The Coasian solution may be unlikely to represent diverse groups of individuals equitably, as workers earn different wages, work different hours, have different preferences, etc. In such situations, the wage impact of any given MWP on native workers needs to be estimated in the sector affected. The government can simulate the government-worker-employer tripartite as if it were feasible to hold a Coasian negotiation between rational, self-interested actors through a control and command scheme.

Conclusion


Migrant workers are currently making a considerable contribution to world productivity; and this will only be enhanced if the resistance to migrant labor could be decreased at a systematic level. While there are concerns over native wage depression, security and sovereignty of host nations, without a fundamental shift in policies concerning migrant labor, the potential benefit of MWPs will probably be held hostage to continuing concerns for native workers. A reformation of the H-1B program is needed to create an open market for business and labor. The US Senate is considering legislation regarding raising the cap for IT workers, excepting foreign-born graduates to US universities from the H-1B visa cap and making H-1B portable and allowing visa holders to freely move between sponsoring employers. These kinds of reforms will help guarantee a more open market for migrant labor. There is a positive vision for creating a healthy market for immigration, where markets do what they are supposed to do by making migrant workers, employers and native workers better off than they were before.

 

Bibliography

 

Borjas, George J. (1995). "The Economic Benefits from Immigration." Journal of Economic Perspectives. Vol. 9, No. 2: 3-22.

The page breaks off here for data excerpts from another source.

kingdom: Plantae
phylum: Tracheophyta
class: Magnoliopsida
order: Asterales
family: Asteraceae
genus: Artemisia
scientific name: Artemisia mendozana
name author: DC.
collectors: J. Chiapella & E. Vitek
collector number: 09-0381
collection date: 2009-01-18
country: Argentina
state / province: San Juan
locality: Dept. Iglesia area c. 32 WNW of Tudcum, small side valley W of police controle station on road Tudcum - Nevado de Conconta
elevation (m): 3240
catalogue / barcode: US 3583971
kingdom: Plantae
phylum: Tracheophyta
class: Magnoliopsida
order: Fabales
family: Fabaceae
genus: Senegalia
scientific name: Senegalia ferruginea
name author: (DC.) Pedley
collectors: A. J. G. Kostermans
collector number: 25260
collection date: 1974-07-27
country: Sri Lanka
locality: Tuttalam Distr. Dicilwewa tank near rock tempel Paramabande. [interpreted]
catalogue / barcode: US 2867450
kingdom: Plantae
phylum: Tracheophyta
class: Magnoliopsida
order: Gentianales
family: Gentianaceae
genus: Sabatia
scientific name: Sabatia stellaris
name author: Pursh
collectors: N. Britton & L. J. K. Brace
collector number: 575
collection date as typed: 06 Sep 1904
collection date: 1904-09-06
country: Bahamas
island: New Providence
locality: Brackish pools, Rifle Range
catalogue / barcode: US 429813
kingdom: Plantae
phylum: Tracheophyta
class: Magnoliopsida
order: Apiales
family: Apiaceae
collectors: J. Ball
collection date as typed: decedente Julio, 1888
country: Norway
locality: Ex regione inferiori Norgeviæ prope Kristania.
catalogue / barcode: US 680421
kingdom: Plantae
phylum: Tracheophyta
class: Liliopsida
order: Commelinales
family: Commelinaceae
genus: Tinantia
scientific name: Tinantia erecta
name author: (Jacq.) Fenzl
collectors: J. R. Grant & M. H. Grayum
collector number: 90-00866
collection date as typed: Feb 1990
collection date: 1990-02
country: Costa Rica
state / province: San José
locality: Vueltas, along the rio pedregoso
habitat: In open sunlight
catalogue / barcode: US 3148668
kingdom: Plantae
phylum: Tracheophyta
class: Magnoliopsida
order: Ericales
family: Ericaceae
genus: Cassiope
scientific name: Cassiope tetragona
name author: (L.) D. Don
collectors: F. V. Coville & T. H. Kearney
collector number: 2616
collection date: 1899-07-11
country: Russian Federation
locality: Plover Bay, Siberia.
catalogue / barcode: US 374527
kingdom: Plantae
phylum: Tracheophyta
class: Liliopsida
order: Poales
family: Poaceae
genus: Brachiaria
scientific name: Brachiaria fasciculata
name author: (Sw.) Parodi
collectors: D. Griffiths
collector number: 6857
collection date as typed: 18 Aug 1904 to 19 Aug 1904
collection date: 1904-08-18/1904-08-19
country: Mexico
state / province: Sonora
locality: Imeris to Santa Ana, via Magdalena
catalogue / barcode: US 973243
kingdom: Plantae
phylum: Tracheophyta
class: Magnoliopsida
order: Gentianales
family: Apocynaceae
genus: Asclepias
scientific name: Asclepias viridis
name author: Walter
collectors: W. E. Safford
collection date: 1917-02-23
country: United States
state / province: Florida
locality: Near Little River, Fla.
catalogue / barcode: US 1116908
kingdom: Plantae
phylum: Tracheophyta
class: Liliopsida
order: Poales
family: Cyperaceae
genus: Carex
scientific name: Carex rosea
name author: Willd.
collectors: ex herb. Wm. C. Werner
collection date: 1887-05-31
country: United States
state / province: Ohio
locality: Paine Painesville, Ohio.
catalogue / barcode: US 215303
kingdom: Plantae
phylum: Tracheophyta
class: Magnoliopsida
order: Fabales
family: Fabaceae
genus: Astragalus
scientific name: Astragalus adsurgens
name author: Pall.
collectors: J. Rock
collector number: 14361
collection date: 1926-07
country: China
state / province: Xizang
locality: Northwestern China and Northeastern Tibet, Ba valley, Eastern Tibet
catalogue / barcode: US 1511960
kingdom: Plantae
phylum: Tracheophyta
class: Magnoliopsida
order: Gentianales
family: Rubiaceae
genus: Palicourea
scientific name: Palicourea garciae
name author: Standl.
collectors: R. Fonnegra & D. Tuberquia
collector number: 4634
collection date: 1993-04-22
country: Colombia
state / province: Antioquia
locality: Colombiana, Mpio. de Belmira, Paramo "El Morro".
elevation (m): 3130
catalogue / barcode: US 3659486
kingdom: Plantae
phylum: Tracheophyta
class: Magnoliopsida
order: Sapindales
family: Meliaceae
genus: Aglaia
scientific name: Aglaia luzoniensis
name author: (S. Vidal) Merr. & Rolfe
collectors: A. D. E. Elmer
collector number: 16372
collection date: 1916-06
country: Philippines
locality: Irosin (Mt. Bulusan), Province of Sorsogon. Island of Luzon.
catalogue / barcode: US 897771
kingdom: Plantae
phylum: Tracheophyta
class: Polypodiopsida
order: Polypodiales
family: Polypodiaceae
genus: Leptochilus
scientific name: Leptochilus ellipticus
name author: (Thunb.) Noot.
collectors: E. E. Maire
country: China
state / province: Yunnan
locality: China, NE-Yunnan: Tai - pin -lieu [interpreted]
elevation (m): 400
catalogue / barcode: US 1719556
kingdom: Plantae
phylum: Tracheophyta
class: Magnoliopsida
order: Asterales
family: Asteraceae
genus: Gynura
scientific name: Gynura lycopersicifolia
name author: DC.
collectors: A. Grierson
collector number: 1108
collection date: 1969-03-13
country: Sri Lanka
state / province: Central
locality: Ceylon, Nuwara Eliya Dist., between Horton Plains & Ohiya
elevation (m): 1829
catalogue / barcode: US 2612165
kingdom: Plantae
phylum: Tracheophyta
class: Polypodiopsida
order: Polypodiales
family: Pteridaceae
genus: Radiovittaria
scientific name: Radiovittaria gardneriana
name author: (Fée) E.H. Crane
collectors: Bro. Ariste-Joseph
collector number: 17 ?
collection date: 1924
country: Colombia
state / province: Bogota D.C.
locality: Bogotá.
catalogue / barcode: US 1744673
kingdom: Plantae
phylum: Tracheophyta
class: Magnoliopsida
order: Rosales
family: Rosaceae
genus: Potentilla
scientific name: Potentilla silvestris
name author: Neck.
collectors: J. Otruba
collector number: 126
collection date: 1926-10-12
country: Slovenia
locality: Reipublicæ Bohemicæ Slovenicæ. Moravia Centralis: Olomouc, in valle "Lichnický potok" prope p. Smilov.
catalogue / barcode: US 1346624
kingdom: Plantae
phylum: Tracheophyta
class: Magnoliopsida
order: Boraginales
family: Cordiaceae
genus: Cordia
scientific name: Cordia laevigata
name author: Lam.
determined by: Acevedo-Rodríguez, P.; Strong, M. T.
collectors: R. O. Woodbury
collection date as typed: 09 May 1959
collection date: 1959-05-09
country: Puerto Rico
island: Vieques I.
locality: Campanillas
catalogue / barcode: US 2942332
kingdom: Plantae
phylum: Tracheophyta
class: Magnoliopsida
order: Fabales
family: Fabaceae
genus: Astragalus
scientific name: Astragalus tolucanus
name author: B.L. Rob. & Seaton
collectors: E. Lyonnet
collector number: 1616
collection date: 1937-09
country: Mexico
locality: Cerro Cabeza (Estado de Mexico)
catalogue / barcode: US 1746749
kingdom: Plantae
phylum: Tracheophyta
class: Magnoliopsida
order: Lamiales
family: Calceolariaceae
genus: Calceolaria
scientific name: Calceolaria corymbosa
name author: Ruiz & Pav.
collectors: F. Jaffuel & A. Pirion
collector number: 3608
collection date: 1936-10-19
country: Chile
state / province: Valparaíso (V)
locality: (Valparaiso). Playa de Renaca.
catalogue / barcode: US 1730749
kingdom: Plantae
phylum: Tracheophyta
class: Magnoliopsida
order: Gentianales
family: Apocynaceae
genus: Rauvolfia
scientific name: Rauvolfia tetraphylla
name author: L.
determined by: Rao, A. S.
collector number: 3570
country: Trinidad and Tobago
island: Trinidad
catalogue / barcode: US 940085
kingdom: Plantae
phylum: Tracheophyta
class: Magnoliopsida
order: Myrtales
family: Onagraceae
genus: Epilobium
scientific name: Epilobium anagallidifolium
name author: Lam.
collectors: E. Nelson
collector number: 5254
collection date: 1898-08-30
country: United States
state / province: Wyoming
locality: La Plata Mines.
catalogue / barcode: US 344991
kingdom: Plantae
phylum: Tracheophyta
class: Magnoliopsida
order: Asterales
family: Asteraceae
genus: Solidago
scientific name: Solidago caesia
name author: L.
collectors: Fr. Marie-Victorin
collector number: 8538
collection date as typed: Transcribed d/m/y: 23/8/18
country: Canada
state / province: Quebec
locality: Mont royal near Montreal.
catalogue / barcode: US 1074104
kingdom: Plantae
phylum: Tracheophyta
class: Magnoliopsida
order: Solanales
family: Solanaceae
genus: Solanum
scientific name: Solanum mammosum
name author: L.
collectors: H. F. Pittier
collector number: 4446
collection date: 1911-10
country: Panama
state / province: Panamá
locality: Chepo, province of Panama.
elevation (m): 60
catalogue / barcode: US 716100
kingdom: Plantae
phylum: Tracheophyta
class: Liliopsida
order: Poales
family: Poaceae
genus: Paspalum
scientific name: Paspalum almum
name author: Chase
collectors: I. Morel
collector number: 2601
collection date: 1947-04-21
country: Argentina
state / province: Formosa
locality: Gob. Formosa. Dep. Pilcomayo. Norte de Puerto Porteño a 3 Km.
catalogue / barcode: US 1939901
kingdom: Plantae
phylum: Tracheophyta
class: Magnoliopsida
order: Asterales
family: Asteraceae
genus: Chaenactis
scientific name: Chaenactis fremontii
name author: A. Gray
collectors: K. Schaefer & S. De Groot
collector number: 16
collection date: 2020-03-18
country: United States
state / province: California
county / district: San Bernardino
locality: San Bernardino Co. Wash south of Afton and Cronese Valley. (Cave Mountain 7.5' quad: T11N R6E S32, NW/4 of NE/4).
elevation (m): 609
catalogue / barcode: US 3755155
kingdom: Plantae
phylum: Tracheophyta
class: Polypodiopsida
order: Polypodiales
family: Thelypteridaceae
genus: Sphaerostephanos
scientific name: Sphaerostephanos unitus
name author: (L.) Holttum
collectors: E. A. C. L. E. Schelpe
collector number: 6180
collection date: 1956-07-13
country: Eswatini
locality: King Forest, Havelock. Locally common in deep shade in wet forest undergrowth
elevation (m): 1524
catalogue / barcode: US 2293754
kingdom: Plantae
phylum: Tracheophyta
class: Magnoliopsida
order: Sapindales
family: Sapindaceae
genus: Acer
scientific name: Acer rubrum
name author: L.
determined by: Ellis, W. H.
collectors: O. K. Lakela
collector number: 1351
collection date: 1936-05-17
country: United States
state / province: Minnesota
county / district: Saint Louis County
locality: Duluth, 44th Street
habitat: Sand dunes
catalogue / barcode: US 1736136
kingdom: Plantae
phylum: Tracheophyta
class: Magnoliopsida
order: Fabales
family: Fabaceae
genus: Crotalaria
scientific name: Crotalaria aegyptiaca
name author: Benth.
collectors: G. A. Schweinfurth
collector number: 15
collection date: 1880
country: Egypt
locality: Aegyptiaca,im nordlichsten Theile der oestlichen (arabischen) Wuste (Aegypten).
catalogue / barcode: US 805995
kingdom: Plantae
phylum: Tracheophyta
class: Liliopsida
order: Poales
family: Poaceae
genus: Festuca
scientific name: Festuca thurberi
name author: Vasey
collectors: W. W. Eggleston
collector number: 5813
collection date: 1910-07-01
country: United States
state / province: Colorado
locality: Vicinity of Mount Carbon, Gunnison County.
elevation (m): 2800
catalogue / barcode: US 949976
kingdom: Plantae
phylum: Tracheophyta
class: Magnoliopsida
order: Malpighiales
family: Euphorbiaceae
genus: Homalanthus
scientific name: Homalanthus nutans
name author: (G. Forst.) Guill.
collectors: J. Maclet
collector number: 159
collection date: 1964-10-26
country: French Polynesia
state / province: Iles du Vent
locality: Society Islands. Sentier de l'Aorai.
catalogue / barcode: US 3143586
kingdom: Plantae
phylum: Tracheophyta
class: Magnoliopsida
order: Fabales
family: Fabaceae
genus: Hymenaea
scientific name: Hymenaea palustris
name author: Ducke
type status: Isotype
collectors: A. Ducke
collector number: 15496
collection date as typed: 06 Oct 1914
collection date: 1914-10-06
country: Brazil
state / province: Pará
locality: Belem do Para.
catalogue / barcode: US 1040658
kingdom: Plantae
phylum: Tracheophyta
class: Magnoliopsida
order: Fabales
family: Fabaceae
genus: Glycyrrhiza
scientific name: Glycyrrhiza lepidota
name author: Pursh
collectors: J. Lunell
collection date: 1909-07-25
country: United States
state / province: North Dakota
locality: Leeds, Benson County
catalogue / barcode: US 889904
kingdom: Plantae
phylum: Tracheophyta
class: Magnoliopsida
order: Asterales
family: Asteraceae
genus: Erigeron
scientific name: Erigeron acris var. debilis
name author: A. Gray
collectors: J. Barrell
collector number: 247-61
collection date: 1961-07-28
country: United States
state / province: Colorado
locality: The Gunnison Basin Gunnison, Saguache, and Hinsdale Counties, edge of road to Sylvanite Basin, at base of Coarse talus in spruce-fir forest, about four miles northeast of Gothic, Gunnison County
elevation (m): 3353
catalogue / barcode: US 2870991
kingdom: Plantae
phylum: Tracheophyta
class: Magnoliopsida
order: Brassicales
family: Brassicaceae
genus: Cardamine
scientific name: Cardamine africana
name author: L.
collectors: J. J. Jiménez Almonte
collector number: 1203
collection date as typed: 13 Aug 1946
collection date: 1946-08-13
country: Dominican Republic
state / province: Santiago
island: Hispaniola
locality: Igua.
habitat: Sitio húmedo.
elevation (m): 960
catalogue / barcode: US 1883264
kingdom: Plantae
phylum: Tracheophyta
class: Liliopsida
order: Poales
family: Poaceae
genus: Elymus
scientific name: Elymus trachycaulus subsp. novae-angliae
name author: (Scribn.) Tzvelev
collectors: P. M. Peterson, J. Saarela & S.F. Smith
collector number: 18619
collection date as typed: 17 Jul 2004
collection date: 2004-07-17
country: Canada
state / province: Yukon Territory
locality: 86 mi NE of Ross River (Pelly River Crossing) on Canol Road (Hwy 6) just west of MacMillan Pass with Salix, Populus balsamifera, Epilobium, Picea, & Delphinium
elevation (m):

Coase, Ronald H (1960). "The Problem of Social Cost." Journal of Law and Economics. Vol. 3: 1-44.

Espenshade, Thomas J. (2001). "High-End Immigrants and the Shortage of Skilled Labor." Population Research and Policy Review v20, n1-2 (April 2001): 135-141.

Espenshade, T. J. Usdansky, M. L. & Chung, C. Y. (2001). "Employment and Earnings of Foreign-Born Scientists and Engineers." Population Research and Policy Review. 20: 81-105.

Weinstein, Eric (2002). "Migration for the Benefit of All: Towards a New Paradigm for Economic Immigration." International Labour Review v141, n3 (2002): 225-252.

Watts, Julie R. (2001). "The H-1B visa: Free Market Solutions for Business and Labor." Population Research and Policy Review v20, n1-2 (April 2001): 143-156.